“If you want to go fast, go it alone — if you want to go far, do it together,” said Frances McDormand, by way of opening this year’s Women in Film Crystal + Lucy Awards. The two-time Oscar winner quoted the African proverb as she showed off her custom inclusion rider bumper sticker. “I have attached this to the back of my iPad, but not to my car — yet,” she said, referring to her bias-shattering introduction of parity by guaranteeing “inclusion riders” at this year’s Academy Awards.
The event at the Beverly Hilton brought other heavy hitters such as Brie Larson — clad in colorful Carolina Herrera — received the group’s Crystal Award for Excellence in Film. “It is the fierce female performances that came before me that made me be able to clearly identify for myself what it was that I wanted to do, what kind of artist I wanted to be, what kind of films I wanted to make,” Larson said before the show. “I guess now I’m in the room with them, and that’s really cool.”
Onstage, she bypassed the opportunity to thank a litany of family members and career support team to call for greater representation in the white male-dominated film critic community, calling for studios, networks and industry event brass to make concerted efforts to include women and minority journalists.

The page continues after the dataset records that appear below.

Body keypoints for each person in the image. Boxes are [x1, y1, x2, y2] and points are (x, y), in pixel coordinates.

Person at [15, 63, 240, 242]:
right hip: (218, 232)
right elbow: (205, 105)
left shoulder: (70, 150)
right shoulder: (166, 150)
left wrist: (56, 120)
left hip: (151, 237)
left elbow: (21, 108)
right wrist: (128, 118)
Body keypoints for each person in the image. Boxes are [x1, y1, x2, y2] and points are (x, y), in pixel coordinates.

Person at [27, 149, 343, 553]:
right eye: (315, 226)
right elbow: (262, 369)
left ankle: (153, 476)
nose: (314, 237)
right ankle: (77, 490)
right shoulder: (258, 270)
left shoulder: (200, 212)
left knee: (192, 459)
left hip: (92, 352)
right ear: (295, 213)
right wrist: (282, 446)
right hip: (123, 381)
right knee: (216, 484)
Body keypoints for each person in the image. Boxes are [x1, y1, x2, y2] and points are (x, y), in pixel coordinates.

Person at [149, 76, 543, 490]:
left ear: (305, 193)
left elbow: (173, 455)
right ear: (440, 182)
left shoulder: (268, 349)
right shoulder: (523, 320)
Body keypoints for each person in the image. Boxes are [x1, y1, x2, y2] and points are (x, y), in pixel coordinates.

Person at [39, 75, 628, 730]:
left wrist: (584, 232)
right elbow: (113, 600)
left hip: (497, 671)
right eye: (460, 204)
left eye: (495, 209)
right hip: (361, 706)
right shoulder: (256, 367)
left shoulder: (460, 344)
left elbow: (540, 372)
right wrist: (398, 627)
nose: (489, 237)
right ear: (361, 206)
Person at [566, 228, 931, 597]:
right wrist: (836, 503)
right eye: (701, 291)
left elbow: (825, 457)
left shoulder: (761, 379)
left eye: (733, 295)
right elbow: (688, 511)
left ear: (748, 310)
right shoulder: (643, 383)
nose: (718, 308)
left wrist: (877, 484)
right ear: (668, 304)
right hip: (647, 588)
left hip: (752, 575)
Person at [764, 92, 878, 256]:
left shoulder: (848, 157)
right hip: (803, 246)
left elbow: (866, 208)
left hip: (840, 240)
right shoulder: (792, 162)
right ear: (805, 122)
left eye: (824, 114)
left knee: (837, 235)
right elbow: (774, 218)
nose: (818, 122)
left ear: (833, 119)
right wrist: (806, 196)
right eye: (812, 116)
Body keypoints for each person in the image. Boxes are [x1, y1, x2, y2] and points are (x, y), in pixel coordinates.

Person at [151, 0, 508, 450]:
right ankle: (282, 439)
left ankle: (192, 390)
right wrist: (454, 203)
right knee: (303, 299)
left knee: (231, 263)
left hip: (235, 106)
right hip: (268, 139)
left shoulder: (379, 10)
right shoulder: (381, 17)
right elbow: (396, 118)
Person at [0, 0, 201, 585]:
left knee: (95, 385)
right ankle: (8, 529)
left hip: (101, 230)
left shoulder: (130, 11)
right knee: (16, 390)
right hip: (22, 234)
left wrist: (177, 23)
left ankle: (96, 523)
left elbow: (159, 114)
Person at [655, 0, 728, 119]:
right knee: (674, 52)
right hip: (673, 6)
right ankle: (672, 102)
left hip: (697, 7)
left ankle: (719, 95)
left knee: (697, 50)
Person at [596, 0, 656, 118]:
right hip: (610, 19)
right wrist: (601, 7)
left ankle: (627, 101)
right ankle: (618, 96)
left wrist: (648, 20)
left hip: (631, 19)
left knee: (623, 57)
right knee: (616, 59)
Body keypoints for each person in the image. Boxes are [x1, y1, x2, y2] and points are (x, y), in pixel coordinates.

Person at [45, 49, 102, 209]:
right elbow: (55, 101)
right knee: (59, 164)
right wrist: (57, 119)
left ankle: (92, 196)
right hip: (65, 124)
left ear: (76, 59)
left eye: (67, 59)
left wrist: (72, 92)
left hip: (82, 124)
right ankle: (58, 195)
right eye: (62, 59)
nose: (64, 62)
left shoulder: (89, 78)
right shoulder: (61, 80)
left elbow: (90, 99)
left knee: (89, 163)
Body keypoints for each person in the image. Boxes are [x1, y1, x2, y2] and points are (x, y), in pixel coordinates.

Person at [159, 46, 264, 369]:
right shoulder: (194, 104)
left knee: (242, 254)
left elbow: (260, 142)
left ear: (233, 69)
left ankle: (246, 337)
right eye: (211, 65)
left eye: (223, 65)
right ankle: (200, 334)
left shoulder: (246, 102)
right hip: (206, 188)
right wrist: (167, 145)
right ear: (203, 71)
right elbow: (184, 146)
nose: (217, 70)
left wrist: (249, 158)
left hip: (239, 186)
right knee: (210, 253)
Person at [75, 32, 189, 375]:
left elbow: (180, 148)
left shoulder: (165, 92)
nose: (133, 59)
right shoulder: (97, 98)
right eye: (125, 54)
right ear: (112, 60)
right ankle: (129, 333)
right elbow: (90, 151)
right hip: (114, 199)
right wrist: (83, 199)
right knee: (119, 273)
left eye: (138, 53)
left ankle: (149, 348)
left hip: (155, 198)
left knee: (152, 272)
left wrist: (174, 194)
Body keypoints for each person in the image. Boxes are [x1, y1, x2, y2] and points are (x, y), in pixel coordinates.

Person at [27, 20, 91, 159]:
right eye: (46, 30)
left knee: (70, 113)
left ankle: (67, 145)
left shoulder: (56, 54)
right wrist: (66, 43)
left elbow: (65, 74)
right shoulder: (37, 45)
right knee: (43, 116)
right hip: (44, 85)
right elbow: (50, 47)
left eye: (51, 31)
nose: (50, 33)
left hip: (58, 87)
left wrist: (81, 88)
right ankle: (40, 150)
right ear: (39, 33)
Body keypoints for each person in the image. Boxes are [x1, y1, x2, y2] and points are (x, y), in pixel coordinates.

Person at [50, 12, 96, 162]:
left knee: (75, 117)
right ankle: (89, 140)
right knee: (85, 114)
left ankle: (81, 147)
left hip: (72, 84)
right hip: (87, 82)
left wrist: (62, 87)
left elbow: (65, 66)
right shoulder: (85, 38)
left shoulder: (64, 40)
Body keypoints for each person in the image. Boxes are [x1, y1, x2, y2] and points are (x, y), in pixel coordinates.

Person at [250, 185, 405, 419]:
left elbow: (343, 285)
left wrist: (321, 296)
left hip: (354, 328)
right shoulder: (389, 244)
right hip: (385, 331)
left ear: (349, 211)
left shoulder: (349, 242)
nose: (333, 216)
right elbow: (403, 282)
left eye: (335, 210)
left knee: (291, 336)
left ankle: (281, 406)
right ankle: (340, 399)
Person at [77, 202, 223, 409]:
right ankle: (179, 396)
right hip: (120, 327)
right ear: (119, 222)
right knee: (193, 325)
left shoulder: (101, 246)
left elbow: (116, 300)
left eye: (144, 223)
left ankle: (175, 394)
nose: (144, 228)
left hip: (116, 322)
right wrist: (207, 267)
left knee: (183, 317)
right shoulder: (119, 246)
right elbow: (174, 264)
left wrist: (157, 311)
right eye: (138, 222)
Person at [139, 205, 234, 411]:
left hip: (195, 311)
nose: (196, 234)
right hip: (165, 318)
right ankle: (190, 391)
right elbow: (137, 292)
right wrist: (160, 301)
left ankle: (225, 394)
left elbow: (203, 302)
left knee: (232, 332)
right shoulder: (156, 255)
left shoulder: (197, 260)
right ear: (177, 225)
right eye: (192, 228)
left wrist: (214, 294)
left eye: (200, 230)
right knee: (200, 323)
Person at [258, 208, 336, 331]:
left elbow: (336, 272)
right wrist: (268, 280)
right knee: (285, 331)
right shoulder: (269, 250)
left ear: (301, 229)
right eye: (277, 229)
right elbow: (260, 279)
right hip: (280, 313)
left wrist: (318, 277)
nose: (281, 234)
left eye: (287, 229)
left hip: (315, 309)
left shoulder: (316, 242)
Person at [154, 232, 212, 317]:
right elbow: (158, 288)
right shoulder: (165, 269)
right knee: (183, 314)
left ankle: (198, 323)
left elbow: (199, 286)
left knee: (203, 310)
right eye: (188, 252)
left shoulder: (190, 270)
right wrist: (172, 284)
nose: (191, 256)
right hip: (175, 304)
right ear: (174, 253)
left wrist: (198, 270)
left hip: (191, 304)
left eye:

“Am I saying that I hate white dudes? No, I’m not. But what I’m saying is that if you make a movie love letter to women of color, there is an insanely low chance a woman of color will have the chance to see your movie and review your movie,” Larson said. “A good review can change your life. It changed mine.”
Accepting Max Mara’s Face of the Future award, actress Alexandra Shipp thanked the fashion brand (“My trips to Italy with Max Mara were epic, and I ate way too much spaghetti, and I’m not ashamed”), paid tribute to her mother and pointed to a crucial moment in her young life.
“I remember watching the 2002 Oscars when Halle Berry accepted her award as Best Actress, the first black woman to do so, and I finally saw someone who looked like me,” Shipp said. “That was the moment where I realized that my dream could become a reality, and that it could be something that’s tangible. And hopefully one day, I will have that same impact on little girls sitting at home with the same type of dream.”
ABC president Channing Dungey, much in the news lately for canceling “Roseanne” after the series star’s racist tweet, was also honored, and in her acceptance speech, she obliquely hinted at what fueled her decision. “When we see things that are happening around us that are counter to our values and our beliefs, our actions must match our words,” Dungey said. “Now that’s not always easy to do, because these are complicated times, scary times in a lot of ways. But it’s also a very exciting time. In uncertain times opportunity exists. Opportunity can give us the chance to create meaningful and lasting change. And I do believe that change, big change, is afoot.”